START Excerpted text

About the Author
Stephany joined the RentReporters Marketing Team in 2021.
In March 2020, the Los Angeles County Board of Supervisors adopted the Los Angeles County COVID-19 Tenant Protections Resolution, which prohibits rent increases, among many other things. As a result, landlords in Los Angeles are forbidden from raising the cost of more than 650,000 rent-stabilized units, which represents nearly three-quarters of L.A.’s apartment stock. This will last, as of now, until 2023. However, this may last longer.
While tenants rejoice in having this policy in place, landlords struggle to pay mortgage and utilities. In addition, the cost for labor, services, repairs, and materials has significantly increased, which makes it even more difficult for landlords.
The median rent across recently leased apartments in Los Angeles is $1,947 a month, reported by Apartment List in November 2021, a 15% increase compared to the beginning of the year, which was at $1,697 on January 2021. However, the city’s rent stabilization ordinance applies to rental properties built on or before October 1, 1978. But this changed when the mayor’s emergency order went into effect. This made it the first time under the city’s current rent control laws that landlords have been blocked from increases in more than four decades. Landlords can charge whatever they want for apartments once a tenant vacates.
This is also happening in cities like San Francisco, with landlords unable to raise prices in rent-controlled apartments for six months, starting at the beginning of the pandemic, but these policies have continued ever since. In New York City, tenants in about 1 million rent-stabilized apartments who signed one-year lease renewals will get their first rent increase since the pandemic began. Washington, D.C. is prohibiting rent hikes in all apartments citywide, but this expires at the end of this month.
Landlords are concerned about the rent hike ban and have spoken to the L.A. city housing officials, but officials have not shown any signs of removing the ban. On the other hand, complaints from tenants about rent increases have decreased.
Even with these policies, tenants in Los Angeles still struggle, especially lower-income workers in the leisure and hospitality industries. Rental assistance is in high demand, and low-income tenants across the nation are eligible for $5.2 billion in federal funding to pay previously owed and future rent. State housing officials expect to exhaust that amount and count on the federal government to reallocate dollars from other states that haven’t had the same demand.
L.A. city officials said tenants had received about $635 million from rental assistance programs. More than half of the beneficiaries made less than $35,450 for a family of four or an equivalent income for households of other sizes. This money does take time for families to receive. However, State officials say they’re moving money quicker since the program began in March, and they expect to send out an additional $1 billion in the next three months.

END Excerpted text
START Source material

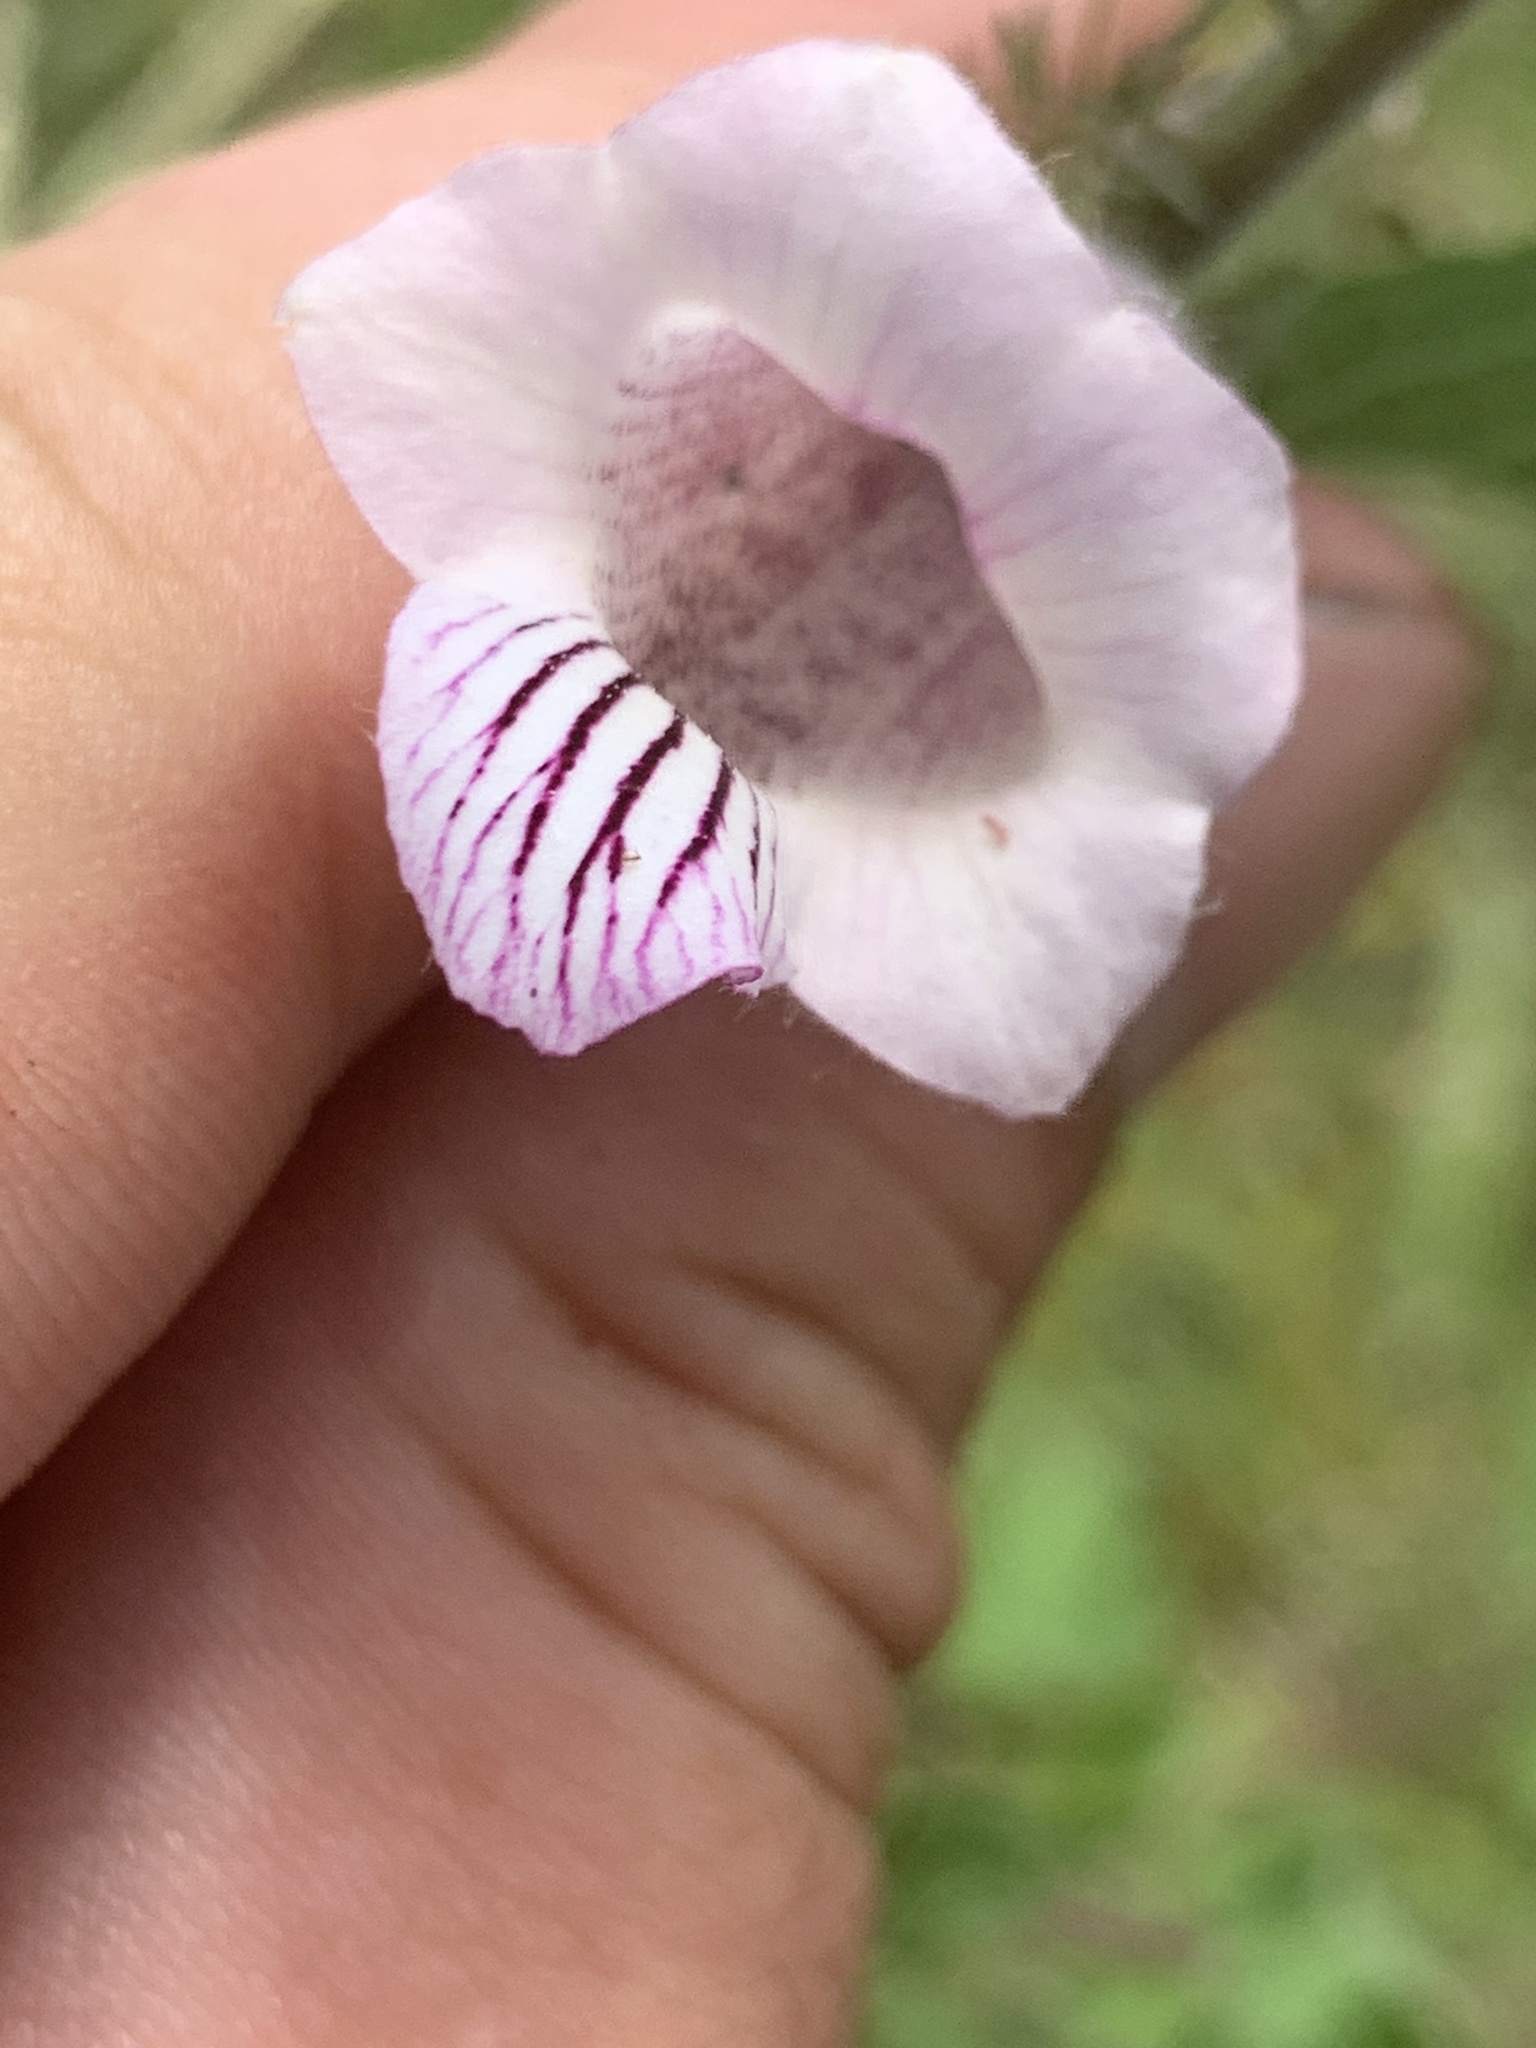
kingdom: Plantae
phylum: Tracheophyta
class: Magnoliopsida
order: Lamiales
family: Pedaliaceae
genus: Sesamum
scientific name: Sesamum trilobum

END Source material

● Work task A: Reproduce the part of the Los Angeles rent article that opens with the words containing "About the Author" and closes with "difficult for landlords.".
● Work task B:
Answer these questions from the Los Angeles rent article:
(i) What median monthly rent did Apartment List report for recently leased Los Angeles apartments in November 2021?
(ii) About how many rent-stabilized apartments in New York City does the article mention?
(iii) According to L.A. city officials, about how much had tenants received from rental assistance programs?

● Answer space A:
About the Author
Stephany joined the RentReporters Marketing Team in 2021.
In March 2020, the Los Angeles County Board of Supervisors adopted the Los Angeles County COVID-19 Tenant Protections Resolution, which prohibits rent increases, among many other things. As a result, landlords in Los Angeles are forbidden from raising the cost of more than 650,000 rent-stabilized units, which represents nearly three-quarters of L.A.’s apartment stock. This will last, as of now, until 2023. However, this may last longer.
While tenants rejoice in having this policy in place, landlords struggle to pay mortgage and utilities. In addition, the cost for labor, services, repairs, and materials has significantly increased, which makes it even more difficult for landlords.

● Answer space B:
(i) $1,947 a month
(ii) About 1 million
(iii) About $635 million